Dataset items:
- - - - -
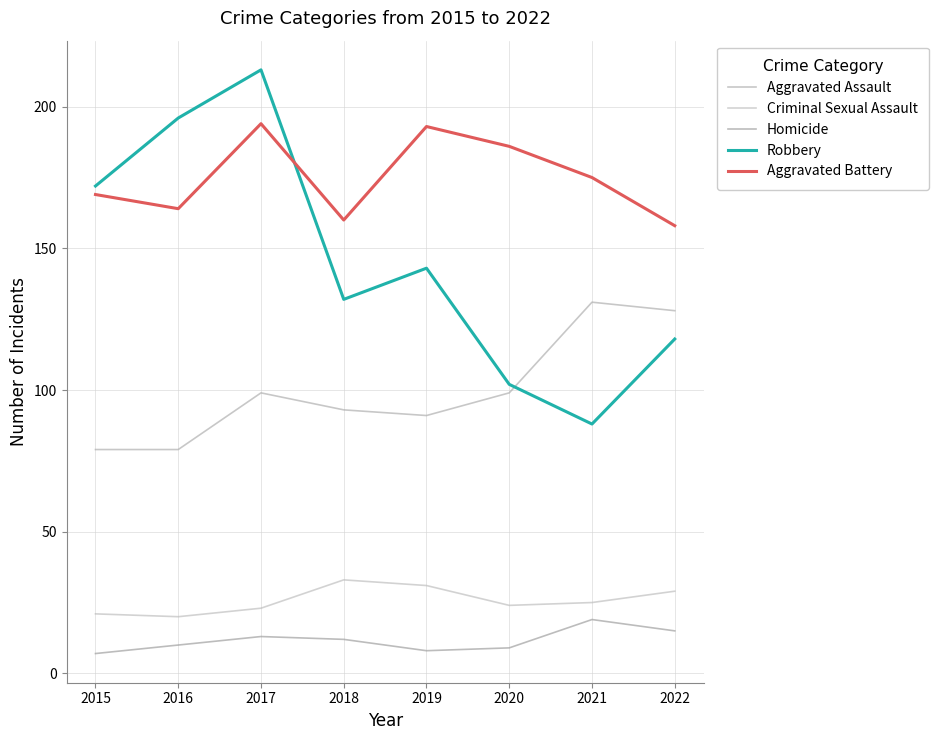

After their last crossing, which series has the higher values: Aggravated Assault or Robbery?

Aggravated Assault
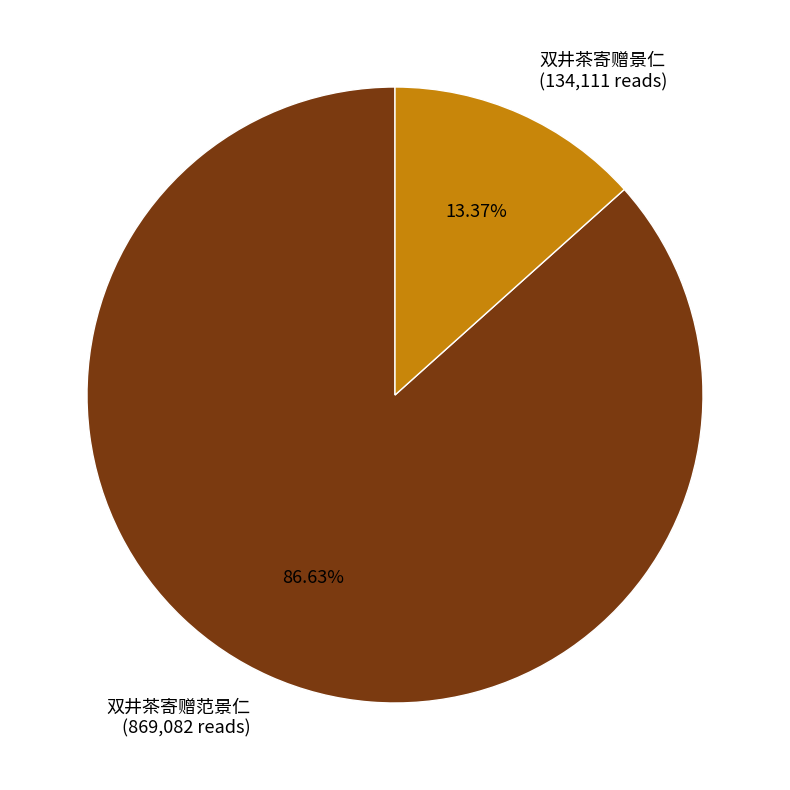

To the nearest percent, what is the difference between the 双井茶寄赠景仁 and 双井茶寄赠范景仁 slice percentages?

73%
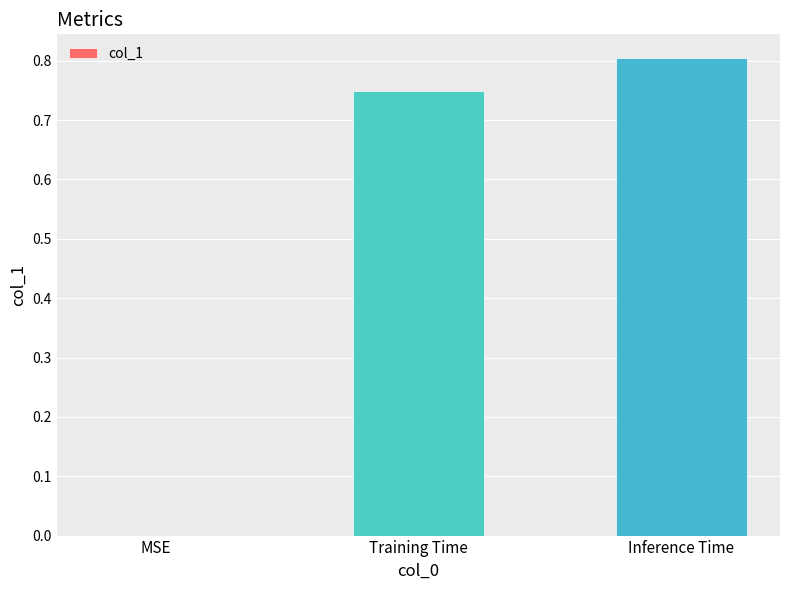

The value at Training Time is 1.1. True or false?

False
- - - - -
> **HOW TO COMPLETE THIS TASK**: Rewrite the listing above with "slice" replaced by "segment", keeping everything else the same and leaving out the pictures.

> **ANSWER SPACE**:
After their last crossing, which series has the higher values: Aggravated Assault or Robbery?

Aggravated Assault

To the nearest percent, what is the difference between the 双井茶寄赠景仁 and 双井茶寄赠范景仁 segment percentages?

73%

The value at Training Time is 1.1. True or false?

False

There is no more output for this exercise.